Fake antivirus and Flashback: Learning from Windows malware, gaining agility
In 2011, we saw a sustained attack on Mac users by a malware family called MacDefender. This malware, a fake antivirus, was the first significant Mac attack to be distributed via search result pages that attracted users to legitimate sites that had been poisoned with malware.
MacDefender is worth discussing today because it shows how Mac malware often follows in the footsteps of older Windows attacks. One sensible way to anticipate the future of Mac malware is to see what’s happening now to Windows users. For instance, Mac admins might reasonably expect new customized attacks relying on server-side polymorphism.
Borrowing from MacDefender while applying important innovations of their own, the creators of the notorious Flashback botnet (aka, OSX/Flshplyr) infected more than 600,000 Macs in the spring of 2012.
Flashback first surfaced as a fake Adobe Flash installer late in 2011. In April 2012, Flashback began to install itself as a drive-by download, exploiting a Java vulnerability left unpatched on OS X weeks after Microsoft had provided a fix to Windows users.
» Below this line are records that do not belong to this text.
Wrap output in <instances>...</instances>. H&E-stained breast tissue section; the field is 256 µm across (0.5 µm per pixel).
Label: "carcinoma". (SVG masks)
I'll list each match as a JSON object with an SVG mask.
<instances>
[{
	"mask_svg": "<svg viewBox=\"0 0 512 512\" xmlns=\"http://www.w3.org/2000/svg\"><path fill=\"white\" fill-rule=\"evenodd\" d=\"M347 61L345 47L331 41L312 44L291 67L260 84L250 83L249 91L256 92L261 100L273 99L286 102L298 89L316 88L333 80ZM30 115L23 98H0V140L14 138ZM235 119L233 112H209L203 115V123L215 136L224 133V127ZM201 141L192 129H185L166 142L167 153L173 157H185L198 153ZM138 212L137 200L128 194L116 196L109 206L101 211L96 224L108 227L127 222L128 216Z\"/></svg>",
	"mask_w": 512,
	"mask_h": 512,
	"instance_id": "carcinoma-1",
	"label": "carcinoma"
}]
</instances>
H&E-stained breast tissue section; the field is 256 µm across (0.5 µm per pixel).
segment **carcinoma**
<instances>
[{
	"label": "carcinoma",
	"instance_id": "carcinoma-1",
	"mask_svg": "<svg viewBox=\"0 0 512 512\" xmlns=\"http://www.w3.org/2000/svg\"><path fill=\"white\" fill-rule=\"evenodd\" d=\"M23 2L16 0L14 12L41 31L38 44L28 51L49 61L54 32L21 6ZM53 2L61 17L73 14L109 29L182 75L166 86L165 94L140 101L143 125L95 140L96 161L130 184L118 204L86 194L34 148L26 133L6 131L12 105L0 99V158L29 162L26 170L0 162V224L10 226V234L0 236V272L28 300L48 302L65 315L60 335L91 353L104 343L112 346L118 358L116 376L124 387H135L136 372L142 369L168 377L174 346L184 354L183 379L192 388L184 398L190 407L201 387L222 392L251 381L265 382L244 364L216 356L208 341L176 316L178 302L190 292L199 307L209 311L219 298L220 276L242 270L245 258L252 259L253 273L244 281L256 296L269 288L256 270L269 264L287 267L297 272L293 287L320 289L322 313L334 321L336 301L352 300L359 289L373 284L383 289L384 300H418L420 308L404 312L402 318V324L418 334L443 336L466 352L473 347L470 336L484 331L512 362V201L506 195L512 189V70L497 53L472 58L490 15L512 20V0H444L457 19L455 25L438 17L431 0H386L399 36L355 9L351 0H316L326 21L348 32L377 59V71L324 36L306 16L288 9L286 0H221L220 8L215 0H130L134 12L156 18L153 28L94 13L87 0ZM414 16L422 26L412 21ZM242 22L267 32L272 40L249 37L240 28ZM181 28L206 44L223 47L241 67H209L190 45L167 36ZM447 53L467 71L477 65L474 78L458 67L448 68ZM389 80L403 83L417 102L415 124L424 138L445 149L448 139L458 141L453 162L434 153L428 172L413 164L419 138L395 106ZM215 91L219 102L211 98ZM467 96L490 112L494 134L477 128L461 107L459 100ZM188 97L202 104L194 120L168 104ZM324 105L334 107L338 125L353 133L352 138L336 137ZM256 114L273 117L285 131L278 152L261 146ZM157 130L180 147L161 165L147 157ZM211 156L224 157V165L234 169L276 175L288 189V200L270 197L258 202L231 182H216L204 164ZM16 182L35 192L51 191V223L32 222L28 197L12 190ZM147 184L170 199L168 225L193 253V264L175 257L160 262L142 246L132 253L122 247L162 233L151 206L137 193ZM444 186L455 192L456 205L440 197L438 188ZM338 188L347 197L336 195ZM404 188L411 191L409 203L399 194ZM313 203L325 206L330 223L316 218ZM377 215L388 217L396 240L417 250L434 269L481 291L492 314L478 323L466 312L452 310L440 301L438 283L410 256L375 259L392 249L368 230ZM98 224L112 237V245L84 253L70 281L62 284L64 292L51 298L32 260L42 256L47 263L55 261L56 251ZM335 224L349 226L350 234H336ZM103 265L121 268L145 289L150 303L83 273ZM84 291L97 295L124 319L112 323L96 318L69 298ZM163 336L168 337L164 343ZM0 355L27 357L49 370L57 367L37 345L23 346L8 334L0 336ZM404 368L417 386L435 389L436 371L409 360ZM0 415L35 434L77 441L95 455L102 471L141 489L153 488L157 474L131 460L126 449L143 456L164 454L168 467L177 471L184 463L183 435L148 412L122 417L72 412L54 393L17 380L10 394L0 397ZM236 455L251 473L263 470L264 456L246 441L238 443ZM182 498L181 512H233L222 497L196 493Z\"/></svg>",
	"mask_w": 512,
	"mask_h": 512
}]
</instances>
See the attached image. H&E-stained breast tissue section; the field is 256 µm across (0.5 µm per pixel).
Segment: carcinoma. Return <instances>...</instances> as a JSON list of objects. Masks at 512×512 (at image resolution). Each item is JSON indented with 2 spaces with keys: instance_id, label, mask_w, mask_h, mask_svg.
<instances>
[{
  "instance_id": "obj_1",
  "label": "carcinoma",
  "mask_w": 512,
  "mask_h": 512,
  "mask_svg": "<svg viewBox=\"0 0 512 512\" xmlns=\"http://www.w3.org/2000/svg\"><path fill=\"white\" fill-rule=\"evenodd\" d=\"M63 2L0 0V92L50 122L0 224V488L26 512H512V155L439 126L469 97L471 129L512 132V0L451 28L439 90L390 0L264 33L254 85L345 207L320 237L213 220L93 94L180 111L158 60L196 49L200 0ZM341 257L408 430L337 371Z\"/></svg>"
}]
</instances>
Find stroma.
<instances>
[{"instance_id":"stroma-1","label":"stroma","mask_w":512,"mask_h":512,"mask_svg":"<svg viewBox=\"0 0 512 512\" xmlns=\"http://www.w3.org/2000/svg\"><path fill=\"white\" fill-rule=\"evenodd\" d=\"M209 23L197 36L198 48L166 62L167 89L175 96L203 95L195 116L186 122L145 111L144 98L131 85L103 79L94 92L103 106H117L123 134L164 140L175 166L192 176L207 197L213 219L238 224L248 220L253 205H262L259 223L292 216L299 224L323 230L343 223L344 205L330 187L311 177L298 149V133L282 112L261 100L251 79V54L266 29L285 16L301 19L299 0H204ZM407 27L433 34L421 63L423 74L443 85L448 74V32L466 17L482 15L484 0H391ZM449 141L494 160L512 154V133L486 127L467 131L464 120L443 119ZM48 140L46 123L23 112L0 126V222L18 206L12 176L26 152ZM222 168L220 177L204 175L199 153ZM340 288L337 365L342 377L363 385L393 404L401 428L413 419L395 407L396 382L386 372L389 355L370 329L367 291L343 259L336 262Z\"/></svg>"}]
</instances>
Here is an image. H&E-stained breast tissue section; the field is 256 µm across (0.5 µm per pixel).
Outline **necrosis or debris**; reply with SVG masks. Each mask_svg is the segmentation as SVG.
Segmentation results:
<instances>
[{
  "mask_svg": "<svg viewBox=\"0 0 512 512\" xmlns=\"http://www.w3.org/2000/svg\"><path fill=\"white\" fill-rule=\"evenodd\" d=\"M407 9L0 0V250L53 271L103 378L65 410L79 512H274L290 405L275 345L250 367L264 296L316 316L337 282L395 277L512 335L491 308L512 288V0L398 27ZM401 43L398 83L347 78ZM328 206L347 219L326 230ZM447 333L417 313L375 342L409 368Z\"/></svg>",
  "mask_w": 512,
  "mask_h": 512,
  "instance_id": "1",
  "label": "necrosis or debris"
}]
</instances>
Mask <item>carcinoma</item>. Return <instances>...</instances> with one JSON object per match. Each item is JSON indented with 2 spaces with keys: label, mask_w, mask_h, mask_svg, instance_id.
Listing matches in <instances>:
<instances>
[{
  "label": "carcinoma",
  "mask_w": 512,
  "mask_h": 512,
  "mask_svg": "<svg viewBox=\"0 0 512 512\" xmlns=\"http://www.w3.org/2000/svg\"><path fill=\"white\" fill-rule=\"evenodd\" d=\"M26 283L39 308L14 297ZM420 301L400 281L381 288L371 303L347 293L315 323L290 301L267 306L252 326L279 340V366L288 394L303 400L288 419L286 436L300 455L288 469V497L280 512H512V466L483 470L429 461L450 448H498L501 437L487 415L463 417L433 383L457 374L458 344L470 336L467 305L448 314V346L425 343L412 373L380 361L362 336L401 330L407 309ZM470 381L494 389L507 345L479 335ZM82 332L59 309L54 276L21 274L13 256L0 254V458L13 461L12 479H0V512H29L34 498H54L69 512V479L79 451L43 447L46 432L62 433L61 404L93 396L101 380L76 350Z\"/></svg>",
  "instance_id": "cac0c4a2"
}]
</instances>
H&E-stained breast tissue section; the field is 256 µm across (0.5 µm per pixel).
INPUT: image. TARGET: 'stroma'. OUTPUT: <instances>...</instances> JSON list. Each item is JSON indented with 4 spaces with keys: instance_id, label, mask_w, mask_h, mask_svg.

Apple ultimately patched OS X 10.7 and 10.6, but not previous versions. At the infection’s peak, Sophos’ free Mac antivirus product identified Flashback-related malware on approximately 2.1% of the Macs it protected.
While both MacDefender and Flashback have been beaten back, they each show Mac malware authors becoming more agile. We’ve seen the authors changing the delivery mechanisms of existing malware and pursuing new zero-day exploits.